## DATA SUPPLIED
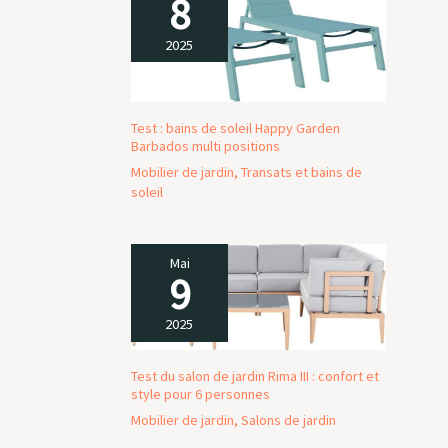
8
2025
Test : bains de soleil Happy Garden
Barbados multi positions
Mobilier de jardin
,
Transats et bains de
soleil
Mai
9
2025
Test du salon de jardin Rima III : confort et
style pour 6 personnes
Mobilier de jardin
,
Salons de jardin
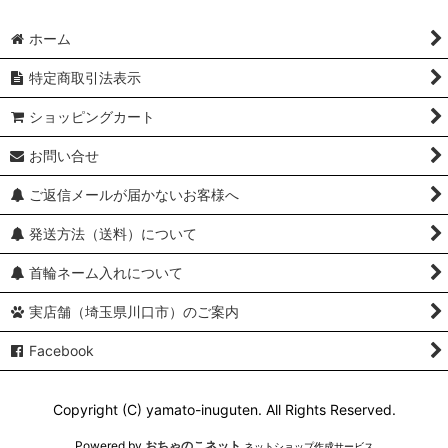
ホーム
特定商取引法表示
ショッピングカート
お問い合せ
ご返信メールが届かないお客様へ
発送方法（送料）について
首輪ネーム入れについて
実店舗（埼玉県川口市）のご案内
Facebook
Copyright (C) yamato-inuguten. All Rights Reserved.
Powered by
おちゃのこネット
ネットショップ作成サービス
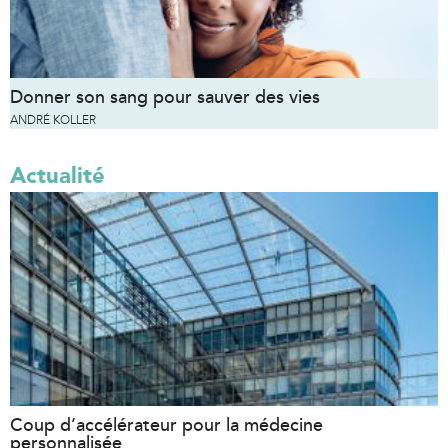
Donner son sang pour sauver des vies
ANDRÉ KOLLER
Actualité
Coup d’accélérateur pour la médecine
personnalisée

## ASSIGNMENT
No pictures go in the copy. Set down all the data exactly.

## SOLVED EXERCISE
8
2025
Test : bains de soleil Happy Garden
Barbados multi positions
Mobilier de jardin
,
Transats et bains de
soleil
Mai
9
2025
Test du salon de jardin Rima III : confort et
style pour 6 personnes
Mobilier de jardin
,
Salons de jardin
ホーム
特定商取引法表示
ショッピングカート
お問い合せ
ご返信メールが届かないお客様へ
発送方法（送料）について
首輪ネーム入れについて
実店舗（埼玉県川口市）のご案内
Facebook
Copyright (C) yamato-inuguten. All Rights Reserved.
Powered by
おちゃのこネット
ネットショップ作成サービス
Donner son sang pour sauver des vies
ANDRÉ KOLLER
Actualité
Coup d’accélérateur pour la médecine
personnalisée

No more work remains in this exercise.